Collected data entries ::
-- Opening Marker --
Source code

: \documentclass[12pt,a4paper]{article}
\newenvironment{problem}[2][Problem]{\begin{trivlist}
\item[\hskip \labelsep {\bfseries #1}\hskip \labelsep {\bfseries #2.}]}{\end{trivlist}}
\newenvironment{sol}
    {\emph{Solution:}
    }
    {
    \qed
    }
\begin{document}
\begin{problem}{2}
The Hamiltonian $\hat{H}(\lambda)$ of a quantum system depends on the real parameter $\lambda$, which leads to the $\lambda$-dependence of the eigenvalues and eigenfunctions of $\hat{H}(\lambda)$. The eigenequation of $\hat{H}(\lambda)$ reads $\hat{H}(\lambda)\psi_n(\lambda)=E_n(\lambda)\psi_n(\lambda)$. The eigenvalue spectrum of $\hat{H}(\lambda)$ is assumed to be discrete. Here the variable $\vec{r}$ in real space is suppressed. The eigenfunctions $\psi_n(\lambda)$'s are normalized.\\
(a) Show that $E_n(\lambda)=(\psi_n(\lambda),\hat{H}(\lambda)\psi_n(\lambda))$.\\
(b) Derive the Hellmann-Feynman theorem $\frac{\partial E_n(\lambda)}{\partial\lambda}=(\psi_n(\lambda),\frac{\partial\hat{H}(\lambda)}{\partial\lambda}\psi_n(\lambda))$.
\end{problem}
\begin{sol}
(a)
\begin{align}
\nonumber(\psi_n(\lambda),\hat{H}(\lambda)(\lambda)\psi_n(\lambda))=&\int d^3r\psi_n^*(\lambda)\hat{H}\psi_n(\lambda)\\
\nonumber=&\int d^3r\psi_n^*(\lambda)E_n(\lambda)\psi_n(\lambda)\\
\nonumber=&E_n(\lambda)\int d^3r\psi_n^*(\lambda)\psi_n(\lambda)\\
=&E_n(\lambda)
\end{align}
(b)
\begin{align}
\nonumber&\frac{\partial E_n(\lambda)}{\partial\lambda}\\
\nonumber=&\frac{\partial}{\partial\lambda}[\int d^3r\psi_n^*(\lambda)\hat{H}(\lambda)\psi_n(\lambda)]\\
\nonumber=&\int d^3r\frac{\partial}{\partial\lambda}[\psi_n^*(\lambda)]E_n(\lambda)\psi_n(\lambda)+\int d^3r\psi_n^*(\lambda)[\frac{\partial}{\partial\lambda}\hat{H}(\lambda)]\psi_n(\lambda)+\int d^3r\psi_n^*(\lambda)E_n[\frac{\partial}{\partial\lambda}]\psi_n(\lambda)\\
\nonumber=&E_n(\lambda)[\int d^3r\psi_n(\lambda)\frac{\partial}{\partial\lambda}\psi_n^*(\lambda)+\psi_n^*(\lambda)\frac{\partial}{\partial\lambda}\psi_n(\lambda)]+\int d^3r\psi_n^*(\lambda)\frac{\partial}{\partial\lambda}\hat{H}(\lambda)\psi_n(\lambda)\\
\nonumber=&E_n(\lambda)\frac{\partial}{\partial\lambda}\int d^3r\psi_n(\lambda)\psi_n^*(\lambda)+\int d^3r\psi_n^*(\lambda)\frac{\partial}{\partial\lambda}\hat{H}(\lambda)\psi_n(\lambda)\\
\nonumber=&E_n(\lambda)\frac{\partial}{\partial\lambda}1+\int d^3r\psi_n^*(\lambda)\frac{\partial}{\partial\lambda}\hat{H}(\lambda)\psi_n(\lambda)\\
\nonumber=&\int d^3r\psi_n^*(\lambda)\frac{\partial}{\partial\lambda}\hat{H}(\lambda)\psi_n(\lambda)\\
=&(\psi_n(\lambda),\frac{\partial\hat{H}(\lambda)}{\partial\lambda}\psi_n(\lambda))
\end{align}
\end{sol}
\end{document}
-- Closing Marker --
What is required :: Say how many lines in the records above hold "problem", and give no other text.

Result for this exercise :: 3